§ **Materials provided**:

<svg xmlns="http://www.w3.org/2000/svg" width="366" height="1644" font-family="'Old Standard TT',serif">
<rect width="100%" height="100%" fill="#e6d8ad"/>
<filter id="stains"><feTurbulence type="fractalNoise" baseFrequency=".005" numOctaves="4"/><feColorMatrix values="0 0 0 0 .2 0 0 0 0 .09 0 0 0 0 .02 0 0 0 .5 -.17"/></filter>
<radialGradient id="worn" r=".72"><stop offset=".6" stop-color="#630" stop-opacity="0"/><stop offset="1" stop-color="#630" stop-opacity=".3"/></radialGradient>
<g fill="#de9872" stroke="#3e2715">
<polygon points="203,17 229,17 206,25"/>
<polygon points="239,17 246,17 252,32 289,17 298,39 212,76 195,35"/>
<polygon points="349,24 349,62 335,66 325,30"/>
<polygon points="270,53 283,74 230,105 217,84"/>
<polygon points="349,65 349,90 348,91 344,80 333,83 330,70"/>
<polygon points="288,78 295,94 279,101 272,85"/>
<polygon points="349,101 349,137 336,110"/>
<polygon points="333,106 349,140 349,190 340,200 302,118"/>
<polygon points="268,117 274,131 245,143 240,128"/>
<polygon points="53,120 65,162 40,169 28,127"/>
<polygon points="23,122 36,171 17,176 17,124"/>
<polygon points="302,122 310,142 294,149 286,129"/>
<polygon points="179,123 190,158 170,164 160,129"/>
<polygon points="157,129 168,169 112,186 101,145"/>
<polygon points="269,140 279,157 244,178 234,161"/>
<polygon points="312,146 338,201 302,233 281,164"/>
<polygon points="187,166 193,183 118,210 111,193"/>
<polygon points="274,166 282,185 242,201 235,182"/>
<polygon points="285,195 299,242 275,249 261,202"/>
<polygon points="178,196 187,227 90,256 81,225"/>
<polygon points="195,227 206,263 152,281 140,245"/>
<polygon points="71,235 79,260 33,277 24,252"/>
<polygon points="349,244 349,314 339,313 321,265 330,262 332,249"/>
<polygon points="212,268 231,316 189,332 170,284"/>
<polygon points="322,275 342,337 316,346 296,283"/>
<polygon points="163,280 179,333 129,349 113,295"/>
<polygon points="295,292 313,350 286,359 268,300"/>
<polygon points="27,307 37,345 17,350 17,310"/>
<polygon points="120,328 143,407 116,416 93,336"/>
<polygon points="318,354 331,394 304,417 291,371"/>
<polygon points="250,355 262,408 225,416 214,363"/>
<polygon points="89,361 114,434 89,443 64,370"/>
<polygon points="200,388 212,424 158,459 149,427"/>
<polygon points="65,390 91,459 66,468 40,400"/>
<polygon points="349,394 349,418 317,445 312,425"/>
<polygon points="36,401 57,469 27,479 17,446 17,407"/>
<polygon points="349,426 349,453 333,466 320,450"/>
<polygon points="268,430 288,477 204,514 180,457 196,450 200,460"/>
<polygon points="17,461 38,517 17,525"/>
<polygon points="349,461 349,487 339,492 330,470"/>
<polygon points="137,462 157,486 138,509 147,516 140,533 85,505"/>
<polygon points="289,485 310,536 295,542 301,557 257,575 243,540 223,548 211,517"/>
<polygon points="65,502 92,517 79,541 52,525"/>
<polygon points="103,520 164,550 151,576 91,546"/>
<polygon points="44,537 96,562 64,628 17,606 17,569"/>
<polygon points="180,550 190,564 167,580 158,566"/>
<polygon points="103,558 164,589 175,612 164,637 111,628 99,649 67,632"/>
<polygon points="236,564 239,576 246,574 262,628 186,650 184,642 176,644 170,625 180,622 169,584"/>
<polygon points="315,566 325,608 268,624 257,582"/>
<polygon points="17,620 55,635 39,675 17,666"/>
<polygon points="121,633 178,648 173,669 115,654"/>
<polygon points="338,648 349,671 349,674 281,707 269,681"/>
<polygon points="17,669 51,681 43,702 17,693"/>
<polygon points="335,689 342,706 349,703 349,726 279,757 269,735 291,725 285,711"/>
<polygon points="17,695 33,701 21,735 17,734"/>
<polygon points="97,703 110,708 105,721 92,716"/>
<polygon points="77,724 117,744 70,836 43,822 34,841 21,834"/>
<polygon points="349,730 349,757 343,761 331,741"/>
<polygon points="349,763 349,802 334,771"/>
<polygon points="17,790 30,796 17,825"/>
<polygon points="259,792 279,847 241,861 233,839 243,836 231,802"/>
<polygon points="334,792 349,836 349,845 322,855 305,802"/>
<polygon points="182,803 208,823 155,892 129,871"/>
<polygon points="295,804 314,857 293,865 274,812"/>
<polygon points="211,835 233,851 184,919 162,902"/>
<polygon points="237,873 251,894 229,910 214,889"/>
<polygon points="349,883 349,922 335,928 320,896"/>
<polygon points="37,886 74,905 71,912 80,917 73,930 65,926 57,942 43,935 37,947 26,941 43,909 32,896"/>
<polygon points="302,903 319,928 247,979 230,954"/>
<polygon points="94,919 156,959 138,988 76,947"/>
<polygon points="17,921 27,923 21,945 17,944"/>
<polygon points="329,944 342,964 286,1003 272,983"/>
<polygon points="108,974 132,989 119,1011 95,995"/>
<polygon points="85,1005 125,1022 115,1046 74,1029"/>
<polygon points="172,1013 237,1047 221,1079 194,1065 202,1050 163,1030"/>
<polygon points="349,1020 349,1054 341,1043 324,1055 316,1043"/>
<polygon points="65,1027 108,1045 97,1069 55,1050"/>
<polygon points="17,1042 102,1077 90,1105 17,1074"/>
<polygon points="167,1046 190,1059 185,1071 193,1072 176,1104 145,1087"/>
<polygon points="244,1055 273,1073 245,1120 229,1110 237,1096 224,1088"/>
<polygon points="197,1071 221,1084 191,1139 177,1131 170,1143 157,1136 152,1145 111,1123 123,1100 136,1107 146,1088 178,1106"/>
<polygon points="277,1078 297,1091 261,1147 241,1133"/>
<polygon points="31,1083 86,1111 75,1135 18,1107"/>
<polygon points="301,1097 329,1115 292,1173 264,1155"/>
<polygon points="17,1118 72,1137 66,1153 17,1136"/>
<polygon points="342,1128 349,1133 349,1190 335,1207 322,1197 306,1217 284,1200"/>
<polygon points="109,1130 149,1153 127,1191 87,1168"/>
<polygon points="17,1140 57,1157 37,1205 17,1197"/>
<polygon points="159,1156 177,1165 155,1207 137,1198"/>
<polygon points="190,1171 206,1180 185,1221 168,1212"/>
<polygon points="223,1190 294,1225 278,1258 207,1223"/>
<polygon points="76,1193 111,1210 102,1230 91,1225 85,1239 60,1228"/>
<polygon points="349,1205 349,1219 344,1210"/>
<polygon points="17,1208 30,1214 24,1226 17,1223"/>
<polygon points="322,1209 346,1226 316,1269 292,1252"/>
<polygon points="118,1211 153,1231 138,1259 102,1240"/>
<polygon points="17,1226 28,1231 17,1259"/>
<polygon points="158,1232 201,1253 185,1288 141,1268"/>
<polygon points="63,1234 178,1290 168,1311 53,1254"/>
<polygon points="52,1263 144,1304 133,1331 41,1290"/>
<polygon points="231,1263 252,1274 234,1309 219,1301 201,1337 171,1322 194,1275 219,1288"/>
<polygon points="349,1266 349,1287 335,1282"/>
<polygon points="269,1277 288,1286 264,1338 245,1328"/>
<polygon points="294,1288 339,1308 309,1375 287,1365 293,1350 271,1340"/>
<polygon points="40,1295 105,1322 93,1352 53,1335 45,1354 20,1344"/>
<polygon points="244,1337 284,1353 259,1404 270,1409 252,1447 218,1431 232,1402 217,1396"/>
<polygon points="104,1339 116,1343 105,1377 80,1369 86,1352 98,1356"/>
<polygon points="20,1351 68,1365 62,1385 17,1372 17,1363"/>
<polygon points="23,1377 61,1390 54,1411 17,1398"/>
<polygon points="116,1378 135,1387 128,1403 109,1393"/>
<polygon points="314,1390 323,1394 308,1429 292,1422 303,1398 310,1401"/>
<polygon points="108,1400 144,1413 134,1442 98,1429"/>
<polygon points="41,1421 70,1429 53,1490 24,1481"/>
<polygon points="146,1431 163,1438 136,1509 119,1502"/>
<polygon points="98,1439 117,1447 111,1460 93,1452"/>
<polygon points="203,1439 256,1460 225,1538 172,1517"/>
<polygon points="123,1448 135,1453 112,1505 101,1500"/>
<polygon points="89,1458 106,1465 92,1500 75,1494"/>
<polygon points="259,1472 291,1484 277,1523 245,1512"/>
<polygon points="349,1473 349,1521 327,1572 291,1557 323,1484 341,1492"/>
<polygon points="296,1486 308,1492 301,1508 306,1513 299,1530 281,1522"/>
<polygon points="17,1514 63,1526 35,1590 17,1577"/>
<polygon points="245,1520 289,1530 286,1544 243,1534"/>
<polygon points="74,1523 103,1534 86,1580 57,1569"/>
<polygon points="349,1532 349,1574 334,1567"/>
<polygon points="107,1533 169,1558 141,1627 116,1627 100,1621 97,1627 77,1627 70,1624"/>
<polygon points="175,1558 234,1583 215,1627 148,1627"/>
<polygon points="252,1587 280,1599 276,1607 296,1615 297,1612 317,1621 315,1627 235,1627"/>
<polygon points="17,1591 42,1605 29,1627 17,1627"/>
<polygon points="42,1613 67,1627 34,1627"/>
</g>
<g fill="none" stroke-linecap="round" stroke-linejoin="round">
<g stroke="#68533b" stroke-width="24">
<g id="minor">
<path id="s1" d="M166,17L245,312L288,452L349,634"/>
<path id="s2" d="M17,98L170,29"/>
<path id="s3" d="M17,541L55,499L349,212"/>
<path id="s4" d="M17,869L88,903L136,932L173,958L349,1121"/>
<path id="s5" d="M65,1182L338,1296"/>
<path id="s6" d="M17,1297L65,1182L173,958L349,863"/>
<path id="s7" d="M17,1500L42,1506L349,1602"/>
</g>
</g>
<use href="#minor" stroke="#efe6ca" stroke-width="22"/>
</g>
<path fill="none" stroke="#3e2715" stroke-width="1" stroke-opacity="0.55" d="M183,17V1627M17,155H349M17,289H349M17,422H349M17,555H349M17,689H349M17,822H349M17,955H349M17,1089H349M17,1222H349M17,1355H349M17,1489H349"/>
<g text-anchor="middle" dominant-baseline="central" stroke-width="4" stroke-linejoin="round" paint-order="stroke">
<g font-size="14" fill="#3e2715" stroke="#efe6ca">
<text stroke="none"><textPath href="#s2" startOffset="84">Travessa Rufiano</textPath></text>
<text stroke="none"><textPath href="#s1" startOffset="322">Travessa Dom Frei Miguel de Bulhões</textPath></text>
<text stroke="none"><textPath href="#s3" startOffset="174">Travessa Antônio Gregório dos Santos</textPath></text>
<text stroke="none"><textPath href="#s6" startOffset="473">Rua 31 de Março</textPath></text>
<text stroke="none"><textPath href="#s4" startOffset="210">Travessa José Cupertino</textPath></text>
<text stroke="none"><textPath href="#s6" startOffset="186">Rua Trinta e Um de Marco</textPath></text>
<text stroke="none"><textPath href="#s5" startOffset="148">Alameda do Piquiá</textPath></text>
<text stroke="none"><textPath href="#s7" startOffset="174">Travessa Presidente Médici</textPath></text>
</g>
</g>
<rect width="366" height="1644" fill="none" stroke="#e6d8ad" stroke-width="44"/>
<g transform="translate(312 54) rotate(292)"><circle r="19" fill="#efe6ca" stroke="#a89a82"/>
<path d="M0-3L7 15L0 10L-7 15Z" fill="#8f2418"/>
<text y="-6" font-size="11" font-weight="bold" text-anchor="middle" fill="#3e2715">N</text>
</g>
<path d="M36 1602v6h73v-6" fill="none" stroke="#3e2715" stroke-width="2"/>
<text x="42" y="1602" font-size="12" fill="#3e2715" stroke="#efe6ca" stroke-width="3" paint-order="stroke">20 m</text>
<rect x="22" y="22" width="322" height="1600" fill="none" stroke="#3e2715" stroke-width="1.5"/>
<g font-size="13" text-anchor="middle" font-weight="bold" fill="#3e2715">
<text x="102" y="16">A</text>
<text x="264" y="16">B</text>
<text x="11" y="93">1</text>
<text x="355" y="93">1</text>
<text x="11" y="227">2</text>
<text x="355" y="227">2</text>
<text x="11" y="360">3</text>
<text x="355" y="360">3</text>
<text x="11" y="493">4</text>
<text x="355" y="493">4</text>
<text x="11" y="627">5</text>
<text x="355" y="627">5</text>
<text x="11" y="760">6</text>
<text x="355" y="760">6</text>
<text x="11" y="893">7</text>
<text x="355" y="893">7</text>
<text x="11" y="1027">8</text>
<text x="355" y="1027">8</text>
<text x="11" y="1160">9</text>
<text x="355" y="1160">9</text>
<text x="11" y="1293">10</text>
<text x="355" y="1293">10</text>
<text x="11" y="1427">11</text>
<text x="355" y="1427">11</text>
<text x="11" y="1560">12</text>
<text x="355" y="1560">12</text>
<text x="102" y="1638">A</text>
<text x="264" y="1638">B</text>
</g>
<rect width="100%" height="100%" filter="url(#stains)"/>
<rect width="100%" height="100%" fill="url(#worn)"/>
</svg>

§ **Task brief**: Within the entries above, work out the number of lines that include the string "worn" and give only that.

§ **Output for this exercise**: 2